Saturday, August 3, 2013

Load Balancing Amazon RDS Read Replica's using HAProxy


When you are architecting a read intensive online application in AWS cloud you can employ techniques like CDN, Caching etc to improve the overall concurrency and performance of the application. One of the age old techniques applied is also scaling out the Database Read Slaves. To solve this need, Amazon RDS MySQL has a concept of Master and Read Replica Slaves. Depending upon the read intensity and concurrency needed, you can scale out and add more read replica slaves to the Master RDS MySQL. Ideally 1 to 5 Read replica slaves can be placed with RDS MySQL master for performance. If more than 5 Read Replica Slaves are required, it surely sounds like a bad design because of the load it puts on the master, replication lag and overall manageability of this tier itself. I would suggest you need to functionally partition your database or use some other high performance/scale out data stores like caching, MongoDB, DynamoDB, Redis etc in your architecture to over come this. 
Now let us define a common architecture deployment pattern for read intensive site:

  • Entire setup is inside Amazon VPC
  • Your Web App is deployed in Amazon Auto Scaling Mode.
  • You have 2 or more RDS Read replica slaves with your RDS Master. This is good, now the question is how do you load balance requests between your Read replica's, What happens when you elastically scale out new RDS Read replica's ? 

There are multiple architecture techniques that can be followed to solve this problem from embedding Load balancing plugins in PHP, to introducing HAProxy in between etc.
In this post, let us explore how HAProxy can be used to solve this problem in Amazon Cloud.
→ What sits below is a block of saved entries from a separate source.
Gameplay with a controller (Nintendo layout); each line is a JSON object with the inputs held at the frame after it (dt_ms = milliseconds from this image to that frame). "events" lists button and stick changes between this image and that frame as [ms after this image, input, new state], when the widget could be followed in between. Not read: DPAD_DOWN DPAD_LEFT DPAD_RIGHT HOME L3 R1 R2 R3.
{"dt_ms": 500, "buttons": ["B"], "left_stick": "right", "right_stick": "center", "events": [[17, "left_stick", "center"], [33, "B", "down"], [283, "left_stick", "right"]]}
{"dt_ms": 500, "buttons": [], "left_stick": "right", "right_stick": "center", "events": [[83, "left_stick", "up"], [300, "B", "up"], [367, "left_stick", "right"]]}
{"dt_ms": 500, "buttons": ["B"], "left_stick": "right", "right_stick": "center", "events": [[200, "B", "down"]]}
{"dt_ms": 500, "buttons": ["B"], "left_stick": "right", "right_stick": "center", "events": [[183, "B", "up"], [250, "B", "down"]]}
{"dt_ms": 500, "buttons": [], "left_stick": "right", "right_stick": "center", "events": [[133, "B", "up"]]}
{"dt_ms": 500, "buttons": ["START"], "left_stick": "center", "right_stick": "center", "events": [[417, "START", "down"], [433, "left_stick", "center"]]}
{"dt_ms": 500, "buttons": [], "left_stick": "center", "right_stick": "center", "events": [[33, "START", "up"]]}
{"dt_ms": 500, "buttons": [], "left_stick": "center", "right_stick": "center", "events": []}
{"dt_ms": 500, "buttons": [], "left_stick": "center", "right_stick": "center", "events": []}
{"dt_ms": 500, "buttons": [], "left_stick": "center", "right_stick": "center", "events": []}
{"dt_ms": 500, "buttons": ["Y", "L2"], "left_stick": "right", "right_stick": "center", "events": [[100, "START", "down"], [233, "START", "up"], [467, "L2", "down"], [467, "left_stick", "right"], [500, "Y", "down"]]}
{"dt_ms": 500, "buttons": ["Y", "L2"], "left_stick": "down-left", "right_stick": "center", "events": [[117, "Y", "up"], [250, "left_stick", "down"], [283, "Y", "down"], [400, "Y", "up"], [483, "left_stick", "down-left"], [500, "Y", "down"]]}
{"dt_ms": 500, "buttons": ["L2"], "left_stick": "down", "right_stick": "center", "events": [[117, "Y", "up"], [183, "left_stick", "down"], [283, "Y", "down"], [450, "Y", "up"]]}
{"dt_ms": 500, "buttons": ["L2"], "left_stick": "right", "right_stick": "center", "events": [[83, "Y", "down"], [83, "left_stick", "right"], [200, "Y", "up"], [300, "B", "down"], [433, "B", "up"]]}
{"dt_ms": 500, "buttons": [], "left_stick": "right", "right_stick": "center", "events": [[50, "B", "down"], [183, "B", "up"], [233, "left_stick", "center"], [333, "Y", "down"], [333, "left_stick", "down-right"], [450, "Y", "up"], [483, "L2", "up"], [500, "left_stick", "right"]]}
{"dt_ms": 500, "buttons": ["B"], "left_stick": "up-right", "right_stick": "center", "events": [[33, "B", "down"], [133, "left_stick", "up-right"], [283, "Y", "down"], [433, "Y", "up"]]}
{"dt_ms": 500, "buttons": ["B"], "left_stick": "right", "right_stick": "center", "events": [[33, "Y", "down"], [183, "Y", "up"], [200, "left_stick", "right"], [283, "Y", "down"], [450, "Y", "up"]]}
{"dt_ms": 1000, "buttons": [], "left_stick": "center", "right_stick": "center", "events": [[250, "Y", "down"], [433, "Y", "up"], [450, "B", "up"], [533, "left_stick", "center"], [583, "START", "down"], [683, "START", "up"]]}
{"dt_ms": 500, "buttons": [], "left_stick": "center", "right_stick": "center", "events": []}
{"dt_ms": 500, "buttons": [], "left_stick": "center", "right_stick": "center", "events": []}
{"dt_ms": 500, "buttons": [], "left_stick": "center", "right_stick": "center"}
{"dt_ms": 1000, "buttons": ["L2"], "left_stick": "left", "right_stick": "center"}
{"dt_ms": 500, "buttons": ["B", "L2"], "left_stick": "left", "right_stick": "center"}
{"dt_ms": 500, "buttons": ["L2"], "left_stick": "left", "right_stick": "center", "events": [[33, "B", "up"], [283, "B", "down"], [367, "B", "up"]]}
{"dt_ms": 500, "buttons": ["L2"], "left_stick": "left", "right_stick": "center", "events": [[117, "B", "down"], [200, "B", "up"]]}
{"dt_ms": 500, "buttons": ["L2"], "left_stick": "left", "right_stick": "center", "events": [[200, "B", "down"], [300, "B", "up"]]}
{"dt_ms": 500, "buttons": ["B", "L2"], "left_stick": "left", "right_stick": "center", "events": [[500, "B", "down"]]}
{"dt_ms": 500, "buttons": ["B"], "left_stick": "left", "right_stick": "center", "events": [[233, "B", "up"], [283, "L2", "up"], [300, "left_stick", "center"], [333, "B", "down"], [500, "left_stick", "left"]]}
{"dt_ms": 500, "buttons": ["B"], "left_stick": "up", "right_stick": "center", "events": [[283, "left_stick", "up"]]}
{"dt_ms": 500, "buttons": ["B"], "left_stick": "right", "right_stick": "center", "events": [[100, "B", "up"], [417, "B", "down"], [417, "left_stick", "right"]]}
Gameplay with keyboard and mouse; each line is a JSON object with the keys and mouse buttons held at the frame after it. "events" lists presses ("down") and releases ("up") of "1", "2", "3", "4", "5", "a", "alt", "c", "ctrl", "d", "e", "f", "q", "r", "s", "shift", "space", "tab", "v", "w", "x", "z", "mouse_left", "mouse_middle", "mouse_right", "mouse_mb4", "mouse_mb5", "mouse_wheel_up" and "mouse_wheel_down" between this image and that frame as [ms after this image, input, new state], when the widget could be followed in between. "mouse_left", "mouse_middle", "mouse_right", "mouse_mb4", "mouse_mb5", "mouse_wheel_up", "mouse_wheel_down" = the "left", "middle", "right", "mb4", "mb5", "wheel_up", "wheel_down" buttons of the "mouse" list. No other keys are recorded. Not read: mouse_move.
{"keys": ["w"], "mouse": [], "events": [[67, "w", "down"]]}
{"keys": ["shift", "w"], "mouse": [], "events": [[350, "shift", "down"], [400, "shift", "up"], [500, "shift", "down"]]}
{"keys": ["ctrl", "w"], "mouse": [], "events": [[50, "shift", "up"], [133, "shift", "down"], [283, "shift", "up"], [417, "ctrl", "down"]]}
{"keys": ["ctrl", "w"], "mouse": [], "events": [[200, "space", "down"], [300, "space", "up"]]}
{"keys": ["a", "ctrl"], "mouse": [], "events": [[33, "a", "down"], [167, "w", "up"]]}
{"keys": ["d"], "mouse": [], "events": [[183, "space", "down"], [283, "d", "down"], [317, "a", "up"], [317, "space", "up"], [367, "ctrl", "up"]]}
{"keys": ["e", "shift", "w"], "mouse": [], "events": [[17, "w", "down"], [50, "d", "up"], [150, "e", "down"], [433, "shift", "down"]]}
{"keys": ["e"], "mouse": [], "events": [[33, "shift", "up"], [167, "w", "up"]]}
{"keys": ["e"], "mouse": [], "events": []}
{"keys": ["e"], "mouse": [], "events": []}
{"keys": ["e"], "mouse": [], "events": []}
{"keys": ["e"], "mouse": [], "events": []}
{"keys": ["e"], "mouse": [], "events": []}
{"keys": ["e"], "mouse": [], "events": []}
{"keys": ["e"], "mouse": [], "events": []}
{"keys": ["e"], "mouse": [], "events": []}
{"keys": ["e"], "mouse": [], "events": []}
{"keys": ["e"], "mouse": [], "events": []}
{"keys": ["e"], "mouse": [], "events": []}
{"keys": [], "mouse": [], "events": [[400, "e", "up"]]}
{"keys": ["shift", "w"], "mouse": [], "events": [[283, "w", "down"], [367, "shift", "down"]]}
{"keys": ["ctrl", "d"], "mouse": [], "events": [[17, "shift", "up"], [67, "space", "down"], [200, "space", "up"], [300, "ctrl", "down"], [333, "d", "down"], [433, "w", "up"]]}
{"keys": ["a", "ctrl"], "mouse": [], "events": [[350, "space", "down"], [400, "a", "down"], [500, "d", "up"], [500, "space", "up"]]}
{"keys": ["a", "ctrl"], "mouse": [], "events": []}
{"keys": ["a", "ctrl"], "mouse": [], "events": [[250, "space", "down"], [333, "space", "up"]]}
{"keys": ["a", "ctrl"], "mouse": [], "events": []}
Architecture 1:  HAProxy as a Separate Tier

  • Web/App EC2 instances are deployed in the public subnet of Amazon VPC in Auto Scaling mode.
  • RDS MySQL Master and 2 Read replica's are deployed in Multiple Subnet - Multi - AZ mode.
  • Programmatic changes, plugins or some ideal mechanism is engineered in the Web/App to separate the Writes and Reads DB.All writes go to Master and reads goes to RDS Read Replica's.
  • Web/App EC2 instances are pointed to HAProxy EC2 address. HAProxy Load balancer is provisioned in a separate tier to load balance internal requests from the Auto Scaled Web/App EC2 instances to the RDS Read Replica EC2's. 
  • Two or more HAProxies are deployed to avoid Single Point of Failure in this tier. 
Below diagram illustrates this architecture technique:
  
Now let us analyse this architecture technique:

  • This is a widely used technique in AWS cloud environment for such problems. You can use this RDS MySQL or MySQL on EC2 as well.
  • New RDS Read replica's can be added and removed elastically depending upon the traffic without modifying the app configuration files. HAProxy configuration entries can be hot deployed
  • Minimum of 2 HAProxy EC2 instances are needed to avoid Single Point of failure in this tier
  • HAProxy can be deployed in Multiple-AZ and Multiple Subnet architecture for better HA 
  • It is recommended to start with m1.large for HAProxy EC2 instances and scale up instance type depending upon traffic/concurrency. Note: m1.small/medium etc have moderate IO bandwidth and may degrade performance between Read replica's and App Tier.
  • Frequent Scale up of HAProxy EC2 to higher instance type might be needed in case hundreds of Web/App EC2 's are auto scaled every day
  • Logic has to be built in App tier to redirect traffic to secondary HAProxy in event of primary HAProxy failure
  • In case both HAProxies are used actively, then logic has to be built in App tier to use both them 
  • Additional price to be paid for 2 or more m1.large HAProxy EC2 instances
  • Additional cost of monitoring and managing this HAProxy Tier

Architecture 2: HAProxy is embedded 

  • Web/App EC2 instances are deployed in the public subnet of Amazon VPC in Auto Scaling mode.
  • RDS MySQL Master and 2 Read replica's are deployed in Multiple Subnet - Multi - AZ mode. 
  • HAProxy is installed/bundled with every Auto Scaled Web/App EC2.
  • Every Web/App EC2 instance is pointed to the local HAProxy itself.  HAProxy will load balance requests from that Auto Scaled Web/App EC2 instances to any of the RDS Read Replica EC2's. 

   
Now let us analyse this architecture technique:
  • This is not widely used as the previous one by many users, probably because not many would have thought/implemented on these lines. But i found this simple and manageable in larger AWS production deployments.
  • New RDS Read replica's can be added and removed elastically depending upon the traffic without modifying the app configuration files. Read Replica endpoints can be propagated to HAProxy using Chef and then hot deployed in HAProxy
  • No single point of failure, if your web/app EC2 instance fails your HAProxy also fails. HAProxy rarely fails individually and is very stable.
  • No additional HAProxy EC2 instances are needed - hence lower cost and ease of manageability.
  • Found this embedded technique really useful in larger, auto scaled AWS production deployments
  • This technique gives more performance when you use larger Web/App EC2 instances like m1.xlarge/ C1.Xlarge etc. HAProxy uses very less CPU and memory and utilizes large IO band with coming with larger instance types. When you have designed your Web/App EC2 with smaller ec2 like medium/small, this is not suggested because of the resource contention
  • Lesser response latency because lesser NW trip
  • No Scale up of HAProxy required. HAProxy is very light weight and super stable process. It can easily scale the requests with your applications need in the embedded model.
  • No complex logic has to be built in web/App tier. they simply contact the HAproxy and it does the rest.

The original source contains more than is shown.